I followed your directions and got malwarebytes to run, ran the update and ran the quick scan – it found four items – none explicitly labeled XP – but the popups have stopped and the icon is no longer in my taskbar – have I successfully removed the problem? Thanks again.
PS = This is from my MB Log
Registry Data Items Infected:
HKEY_LOCAL_MACHINE\SOFTWARE\Microsoft\Security Center\AntiVirusDisableNotify (Disabled.SecurityCenter) -> Bad: (1) Good: (0) -> Quarantined and deleted successfully.
HKEY_LOCAL_MACHINE\SOFTWARE\Microsoft\Security Center\FirewallDisableNotify (Disabled.SecurityCenter) -> Bad: (1) Good: (0) -> Quarantined and deleted successfully.
HKEY_LOCAL_MACHINE\SOFTWARE\Microsoft\Security Center\UpdatesDisableNotify (Disabled.SecurityCenter) -> Bad: (1) Good: (0) -> Quarantined and deleted successfully.
Folders Infected:
(No malicious items detected)
Files Infected:
C:\Documents and Settings\user\Local Settings\Application Data\av.exe (ROGUE.Win7Antispyware2010) -> Quarantined and deleted successfully.
Hello, I’m still having trouble with step one. When I click ok I get message ending with “error accessing the registry”. I tried to go through command and then regedit and import it, made sure it was encoded ANSI, still got the same message when I tried. Sorry, I’m not very good with computers, anything I can do?
Ranadeep, if the guide above does ne help you, then ask for help in our Spyware removal forum.
crispien, looks like you`re clean. Wait a few days, then update Malwarebytes and perform a new scan.
Tom, try split fix.reg to three parts (split at blank line).
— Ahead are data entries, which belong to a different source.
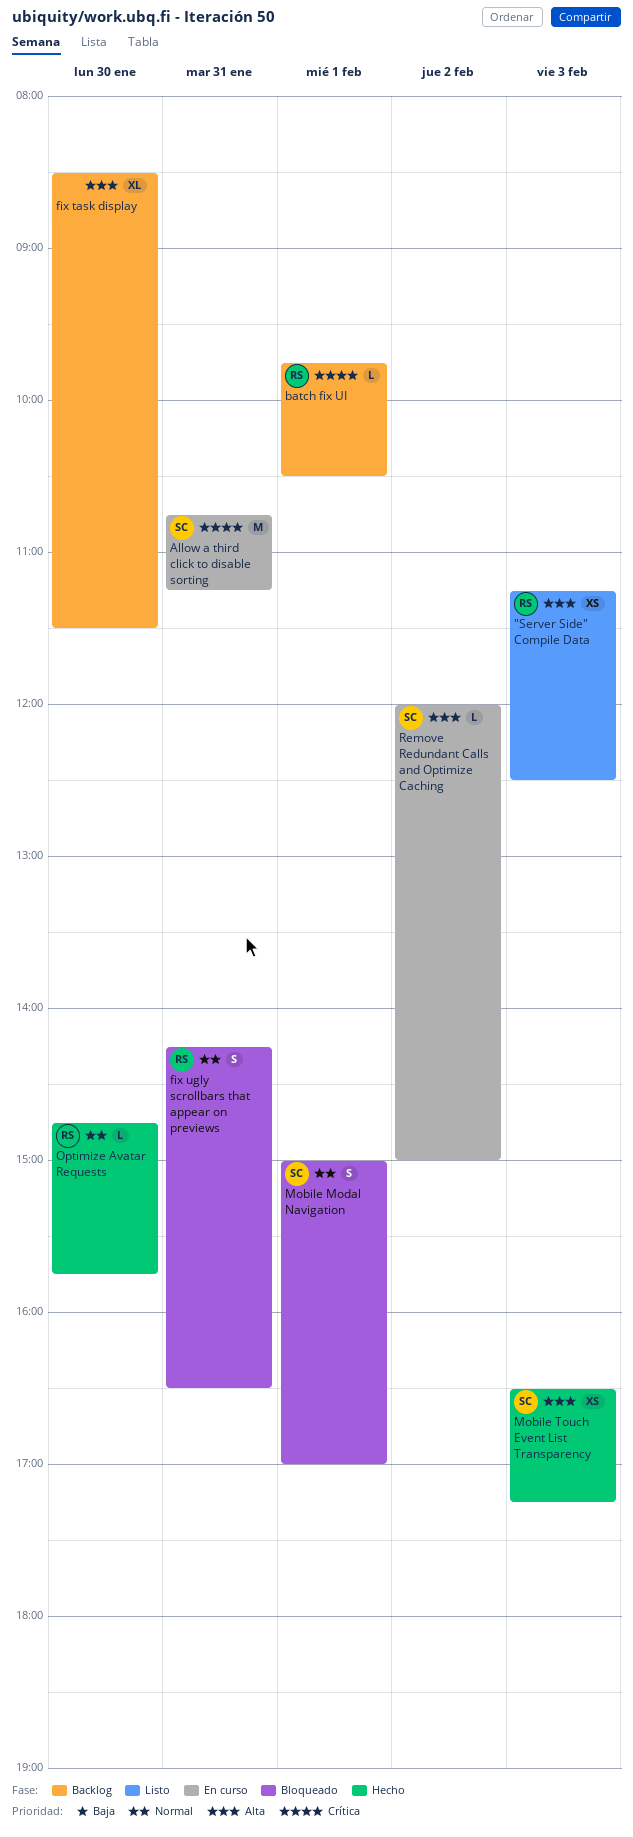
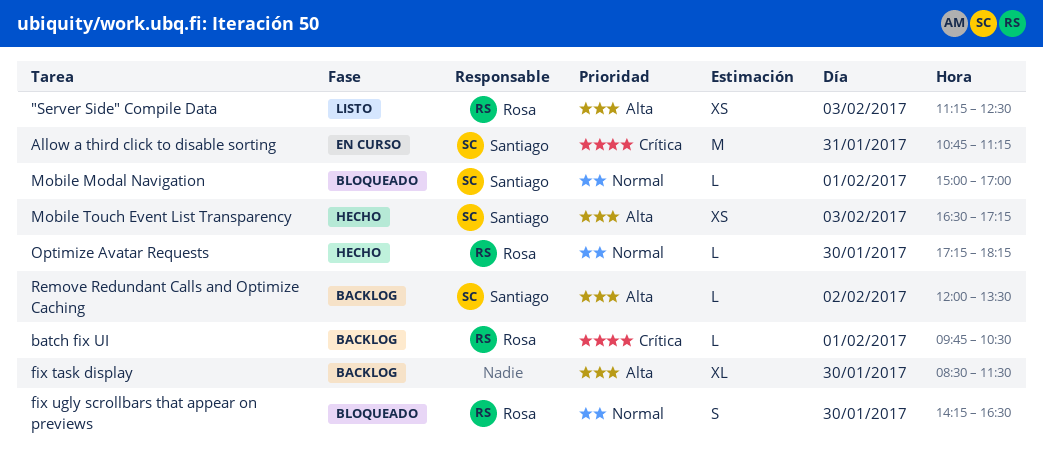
fix ugly scrollbars that appear on previews, day: Jan 31 -> Jan 30
Mobile Modal Navigation, estimate: S -> L
Optimize Avatar Requests, begins: 14:45 -> 17:15
Optimize Avatar Requests, ends: 15:45 -> 18:15
Remove Redundant Calls and Optimize Caching, status: En curso -> Backlog
Remove Redundant Calls and Optimize Caching, ends: 15:00 -> 13:30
Then try run first part, second part, …
Patrik – your efforts are very much appreciated
got xp guardian tue..found you wed…steps worked perfectly…no more xp guardian….keep up the good work…thanks a million
Tom, thanks.
Process was simple. Links were accurate/current.
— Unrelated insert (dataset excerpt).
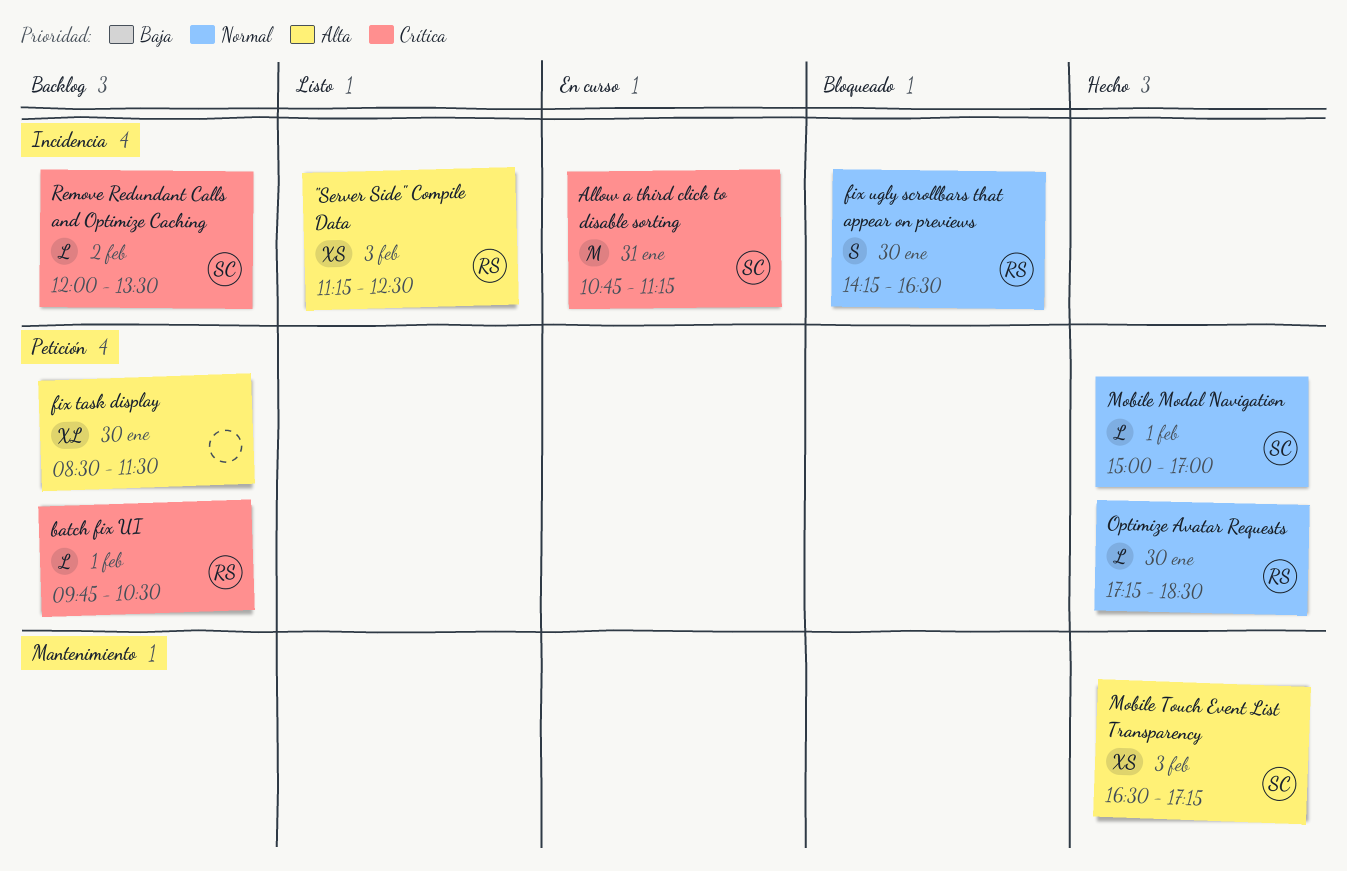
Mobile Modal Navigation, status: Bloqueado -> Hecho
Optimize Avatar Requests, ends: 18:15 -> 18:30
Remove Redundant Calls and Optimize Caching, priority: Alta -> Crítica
I’ve been paid in beers for your useful info.
Can I just say:
Thank You, Thank You, Thank You, Thank You, Thank You, Thank You, Thank You, Thank You, Thank You, Thank You, Thank You, Thank You, Thank You, Thank You.
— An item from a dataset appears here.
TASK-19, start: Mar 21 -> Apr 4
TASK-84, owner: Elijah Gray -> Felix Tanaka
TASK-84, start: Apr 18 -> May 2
The first computer that got infected with this crap took me a full day to clean up. I followed your procedure, and it was 1-2-3-DONE.
Again…THANK YOU!
trying step 1 and i am getting
“Cannot import C:\Documents and Settings\Justin\Desktop\fix.reg: Error accessing the registry.”
I copy and pasted everything verbatim from above.
This was by far the easiest instructions I’ve found. Had 2 pc’s that were infected. First one was easy since the user just stopped using it on the first pop up. The other tryed to fix it himself and it just got worse. You have saved the day! Thanks!!!
WOW! Perfect advice from start to finish! I have my PC back! Thank you soooo much.
hey this is a really late reply, but I did what you said and it worked perfectly. thank you!
patrik, this worked perfectly — thanks. but is there a way to prevent this from happening in the future?
My PC was infected by the XP Guardian virus.
I have run the fix.reg and rebooted.
Then I downloaded mbam-setup.exe and run it and restarted. When I open up IE it says add-ons are disabled,unable to open up videos. Also when you try to fix ,select manage add-ons is greyed out in IE.Please help!!!
Mona
Ok – I did the step1 — and now when I rebooted the computer I can do nothing! Everything I try to do I get this message:
This file does not have a program associated with it for performing this action. Create an association in the Folder Options control panel.
Now what? This is at work & if I cannot get it fixed I am in big trouble.
i had this come on my comp today and it would not let me go into anything,i have now found you on our other comp so i shall give it ago,first of all i have gone back into system restore set back to a date that you it was working ok. i’m trying that first then if no good i shall try yours great thanks for your help..
I had this shit on my computer – needed to access it immediately.
Used the solution provided by this website.
IT WORKS!!!!!!!!!!!!!!!!!!!!!!!!!!!!!!!!
THANK YOU!!!!!!!!!!!!!!!!!!!!!!!!!!!!!!!